▶ Page text:
━━━━━━
Optimization of orthodontic microimplant thread design  

Kim, Kwang-Duk (Department of Orthodontics, School of Dentistry, Kyungpook National University)
Yu, Won-Jae (Department of Orthodontics, School of Dentistry, Kyungpook National University)
Park, Hyo-Sang (Department of Orthodontics, School of Dentistry, Kyungpook National University)
Kyung, Hee-Moon (Department of Orthodontics, School of Dentistry, Kyungpook National University)
Kwon, Oh-Won (Department of Orthodontics, School of Dentistry, Kyungpook National University)
Publication Information
The korean journal of orthodontics / v.41, no.1, 2011 , pp. 25-35 More about this Journal
Abstract
Objective: The purpose of this study was to optimize the thread pattern of orthodontic microimplants. Methods: In search of an optimal thread for orthodontic microimplants, an objective function stability quotient (SQ) was built and solved which will help increase the stability and torsional strength of microimplants while reducing the bone damage during insertion. Selecting the AbsoAnchor SH1312-7 microimplant (Dentos Inc., Daegu, Korea) as a control, and using the thread height (h) and pitch (p) as design parameters, new thread designs with optimal combination of hand p combination were developed. Design soundness of the new threads were examined through insertion strain analyses using 3D finite element simulation, torque test, and clinical test. Results: Solving the function SQ, four new models with optimized thread designs were developed (h200p6, h225p7, h250p8, and h275p8). Finite element analysis has shown that these new designs may cause less bone damage during insertion. The torsional strength of two models h200p6 and h225p7 were significantly higher than the control. On the other hand, clinical test of models h200p6 and h250p8 had similar success rates when compared to the control. Conclusion: Overall, the new thread designs exhibited better performance than the control which indicated that the optimization methodology may be a useful tool when designing orthodontic microimplant threads.
━━━━━━
▶ Entries provided:

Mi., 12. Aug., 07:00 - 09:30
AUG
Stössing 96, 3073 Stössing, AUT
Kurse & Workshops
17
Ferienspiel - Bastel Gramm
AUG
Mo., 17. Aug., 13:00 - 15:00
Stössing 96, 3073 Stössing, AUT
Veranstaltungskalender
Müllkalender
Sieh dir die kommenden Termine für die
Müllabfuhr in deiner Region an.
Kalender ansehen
━━━━━━
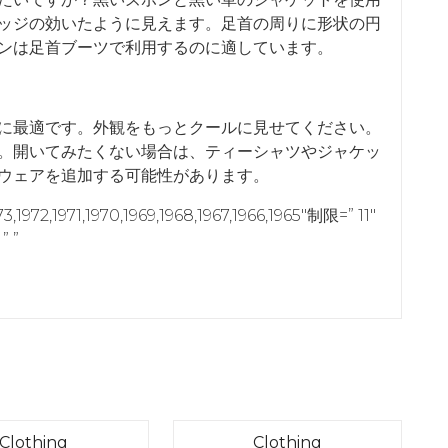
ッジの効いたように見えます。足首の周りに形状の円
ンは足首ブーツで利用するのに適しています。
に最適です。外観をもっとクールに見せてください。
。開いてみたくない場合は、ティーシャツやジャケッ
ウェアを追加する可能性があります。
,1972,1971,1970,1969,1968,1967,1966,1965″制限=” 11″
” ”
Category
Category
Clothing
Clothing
━━━━━━
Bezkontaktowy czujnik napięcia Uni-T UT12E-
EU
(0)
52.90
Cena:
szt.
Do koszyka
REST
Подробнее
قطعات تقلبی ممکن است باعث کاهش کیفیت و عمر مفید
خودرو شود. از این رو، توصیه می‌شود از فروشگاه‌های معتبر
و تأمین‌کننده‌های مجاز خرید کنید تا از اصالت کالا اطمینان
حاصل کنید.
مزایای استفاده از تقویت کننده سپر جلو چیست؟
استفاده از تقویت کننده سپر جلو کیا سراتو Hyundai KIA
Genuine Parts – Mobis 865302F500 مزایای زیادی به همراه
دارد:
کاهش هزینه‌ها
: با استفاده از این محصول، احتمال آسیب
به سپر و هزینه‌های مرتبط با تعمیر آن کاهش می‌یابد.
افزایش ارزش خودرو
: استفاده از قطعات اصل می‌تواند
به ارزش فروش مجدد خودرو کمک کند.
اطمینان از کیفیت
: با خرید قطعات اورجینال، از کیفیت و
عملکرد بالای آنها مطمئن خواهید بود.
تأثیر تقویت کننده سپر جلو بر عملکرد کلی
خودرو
━━━━━━
Please answer these from the microimplant abstract page:
(a) Which microimplant was selected as the control?
(b) Which two models had significantly higher torsional strength than the control?
(c) Which journal volume and issue carried the study?

▶ Solution for this task:
(a) The AbsoAnchor SH1312-7 microimplant (Dentos Inc., Daegu, Korea).
(b) h200p6 and h225p7.
(c) The Korean Journal of Orthodontics, volume 41, issue 1 (2011), pages 25-35.